Depuis la fin de la Seconde Guerre mondiale, le système monétaire international repose sur un pilier central : le dollar américain. D’abord adossé à l’or, puis flottant depuis 1971, le billet vert est devenu à la fois unité de compte, moyen de paiement international et réserve de valeur. Cette hégémonie a conféré aux États-Unis un privilège exorbitant : financer leurs déficits en émettant la monnaie du monde. Or, depuis quelques années, un phénomène discret mais structurant est à l’œuvre : les pays des BRICS construisent patiemment les briques d’un système monétaire alternatif.
Contrairement à une idée répandue, il ne s’agit pas d’un projet brutal de remplacement du dollar par une “nouvelle monnaie miracle”. La stratégie est plus pragmatique, plus technique — et donc potentiellement plus efficace. Elle repose sur trois piliers : des infrastructures de paiement indépendantes, des règlements en monnaies nationales, et l’émergence d’une unité de compte commune.
BRICS Pay : sortir du réseau occidental
Le projet BRICS Pay vise à créer une infrastructure de paiement transfrontalière reliant les systèmes nationaux existants (CIPS chinois, SPFS russe, UPI indien, etc.). L’objectif est clair : réduire la dépendance à SWIFT, réseau occidental devenu un instrument géopolitique à part entière depuis les sanctions massives imposées à la Russie.
Ce point est fondamental. La guerre financière a révélé une réalité simple : toute transaction passant par le dollar ou SWIFT peut être bloquée. Pour les pays émergents, cela a agi comme un électrochoc. La souveraineté monétaire ne se limite plus à battre monnaie ; elle implique la maîtrise des tuyaux.

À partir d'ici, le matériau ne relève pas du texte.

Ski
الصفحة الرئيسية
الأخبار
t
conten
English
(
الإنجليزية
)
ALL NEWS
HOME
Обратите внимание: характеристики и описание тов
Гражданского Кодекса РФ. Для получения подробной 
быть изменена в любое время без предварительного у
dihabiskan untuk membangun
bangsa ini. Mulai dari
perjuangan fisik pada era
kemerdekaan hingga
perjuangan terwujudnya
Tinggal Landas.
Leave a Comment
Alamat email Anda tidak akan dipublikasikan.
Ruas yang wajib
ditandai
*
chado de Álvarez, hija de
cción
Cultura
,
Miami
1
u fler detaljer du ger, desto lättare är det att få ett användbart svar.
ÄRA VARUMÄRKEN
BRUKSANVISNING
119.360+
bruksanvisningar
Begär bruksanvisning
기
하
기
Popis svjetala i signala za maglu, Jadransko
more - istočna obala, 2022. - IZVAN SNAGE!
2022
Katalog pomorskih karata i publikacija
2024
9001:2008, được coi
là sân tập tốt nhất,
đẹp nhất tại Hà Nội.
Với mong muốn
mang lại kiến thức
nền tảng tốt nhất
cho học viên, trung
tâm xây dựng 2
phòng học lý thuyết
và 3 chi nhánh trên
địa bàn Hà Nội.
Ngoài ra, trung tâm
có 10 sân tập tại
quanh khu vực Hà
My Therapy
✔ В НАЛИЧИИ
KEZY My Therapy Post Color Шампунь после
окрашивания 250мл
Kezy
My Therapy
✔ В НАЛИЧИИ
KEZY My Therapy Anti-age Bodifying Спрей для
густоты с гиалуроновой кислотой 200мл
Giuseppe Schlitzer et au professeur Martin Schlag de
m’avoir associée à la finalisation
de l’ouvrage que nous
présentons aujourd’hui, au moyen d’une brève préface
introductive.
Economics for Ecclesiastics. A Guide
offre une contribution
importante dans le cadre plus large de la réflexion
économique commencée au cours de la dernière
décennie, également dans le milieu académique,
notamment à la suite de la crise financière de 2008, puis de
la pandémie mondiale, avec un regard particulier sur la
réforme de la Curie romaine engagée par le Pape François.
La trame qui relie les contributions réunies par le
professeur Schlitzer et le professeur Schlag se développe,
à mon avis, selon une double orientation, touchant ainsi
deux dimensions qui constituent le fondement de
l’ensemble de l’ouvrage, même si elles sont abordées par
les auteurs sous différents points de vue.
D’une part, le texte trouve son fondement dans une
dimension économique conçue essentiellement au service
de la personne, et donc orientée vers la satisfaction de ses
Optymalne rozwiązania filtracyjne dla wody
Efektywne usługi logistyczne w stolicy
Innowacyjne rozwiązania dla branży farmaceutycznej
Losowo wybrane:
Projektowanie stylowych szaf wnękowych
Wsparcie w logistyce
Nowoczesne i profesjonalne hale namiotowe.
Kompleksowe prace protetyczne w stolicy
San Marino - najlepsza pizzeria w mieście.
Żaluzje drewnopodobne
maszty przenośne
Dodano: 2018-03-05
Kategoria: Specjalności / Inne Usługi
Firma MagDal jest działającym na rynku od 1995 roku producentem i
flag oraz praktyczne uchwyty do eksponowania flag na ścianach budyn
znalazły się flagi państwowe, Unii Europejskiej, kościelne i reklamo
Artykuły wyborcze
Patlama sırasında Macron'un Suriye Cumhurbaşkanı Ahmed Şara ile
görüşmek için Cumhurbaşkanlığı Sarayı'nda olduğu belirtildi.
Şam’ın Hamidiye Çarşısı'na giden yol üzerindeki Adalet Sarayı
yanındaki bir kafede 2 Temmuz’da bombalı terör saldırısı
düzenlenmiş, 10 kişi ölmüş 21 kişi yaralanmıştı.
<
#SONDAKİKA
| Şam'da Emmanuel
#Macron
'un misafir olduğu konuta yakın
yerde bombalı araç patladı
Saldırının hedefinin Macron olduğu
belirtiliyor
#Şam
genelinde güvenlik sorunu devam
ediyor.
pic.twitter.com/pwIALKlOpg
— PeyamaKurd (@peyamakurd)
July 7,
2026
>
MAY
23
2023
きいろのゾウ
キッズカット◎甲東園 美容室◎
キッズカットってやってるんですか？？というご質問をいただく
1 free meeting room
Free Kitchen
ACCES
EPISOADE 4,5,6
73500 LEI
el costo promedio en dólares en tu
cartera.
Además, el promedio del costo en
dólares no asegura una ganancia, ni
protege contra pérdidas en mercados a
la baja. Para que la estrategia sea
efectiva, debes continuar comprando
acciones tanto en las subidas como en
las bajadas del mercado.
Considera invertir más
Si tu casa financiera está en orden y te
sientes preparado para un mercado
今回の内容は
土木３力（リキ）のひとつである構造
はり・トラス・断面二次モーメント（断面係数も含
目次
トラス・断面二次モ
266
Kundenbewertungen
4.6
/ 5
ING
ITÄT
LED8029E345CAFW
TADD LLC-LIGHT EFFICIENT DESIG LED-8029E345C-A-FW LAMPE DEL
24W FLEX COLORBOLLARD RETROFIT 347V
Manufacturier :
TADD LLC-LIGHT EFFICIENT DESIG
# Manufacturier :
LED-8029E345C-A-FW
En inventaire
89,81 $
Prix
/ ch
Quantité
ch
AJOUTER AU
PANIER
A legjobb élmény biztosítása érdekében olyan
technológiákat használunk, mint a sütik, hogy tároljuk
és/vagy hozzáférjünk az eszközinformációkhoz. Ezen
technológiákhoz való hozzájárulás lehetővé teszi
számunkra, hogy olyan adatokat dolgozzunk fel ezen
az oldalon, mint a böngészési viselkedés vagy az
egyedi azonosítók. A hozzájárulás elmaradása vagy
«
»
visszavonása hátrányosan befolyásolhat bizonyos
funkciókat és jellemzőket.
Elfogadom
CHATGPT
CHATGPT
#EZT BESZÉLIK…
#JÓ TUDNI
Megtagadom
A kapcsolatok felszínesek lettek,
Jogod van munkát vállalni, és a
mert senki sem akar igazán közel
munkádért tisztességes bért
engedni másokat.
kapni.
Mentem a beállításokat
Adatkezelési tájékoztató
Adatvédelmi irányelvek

mBridge : la technologie comme levier
Le projet mBridge, piloté avec la Banque des règlements internationaux, va encore plus loin. Il s’agit d’une plateforme de règlements interbancaires utilisant des monnaies numériques de banques centrales (CBDC). Concrètement, elle permettrait à des banques centrales de régler des transactions internationales en temps réel, sans passer par le dollar ni par les chambres de compensation occidentales.
Ce n’est pas un gadget technologique. C’est une remise en cause directe de l’architecture monétaire héritée du XXᵉ siècle. Là où le dollar impose des délais, des coûts et des intermédiaires, mBridge promet rapidité, traçabilité et neutralité géopolitique — du point de vue des BRICS.
Une unité de compte, pas une monnaie
Contrairement aux fantasmes médiatiques, la future “monnaie des BRICS” ne serait pas une monnaie au sens classique. Les analyses les plus sérieuses évoquent plutôt une unité de compte utilisée pour les échanges commerciaux et énergétiques, éventuellement indexée sur un panier de monnaies ou de matières premières. Cette « Unit » sera composée à 40 % d’or et à 60% de monnaies des BRICS.
C’est une approche prudente, inspirée du DTS du FMI, mais hors du contrôle occidental. Elle permettrait de facturer le commerce international sans passer par le dollar, sans exiger une intégration monétaire irréaliste entre des économies très différentes.
Le dollar menacé ? Pas encore… mais moins incontournable
Il serait excessif d’annoncer la fin imminente du dollar. Les marchés financiers américains restent profonds, liquides et attractifs. Mais l’essentiel est ailleurs : le dollar cesse progressivement d’être incontournable.
Chaque transaction réglée en yuan, en rouble ou via une plateforme alternative est une brique retirée à l’édifice dollar-centré. Ce processus est lent, fragmenté, mais cumulatif. L’histoire monétaire montre que les systèmes hégémoniques ne s’effondrent pas : ils s’érodent.
Conclusion
Le projet monétaire des BRICS n’est ni une révolution spectaculaire ni un simple symbole politique. C’est une construction patiente, technique, presque ennuyeuse — donc redoutablement sérieuse. Il ne s’agit pas de remplacer le dollar, mais de le contourner. Et dans le monde de la finance internationale, contourner vaut souvent mieux que confronter.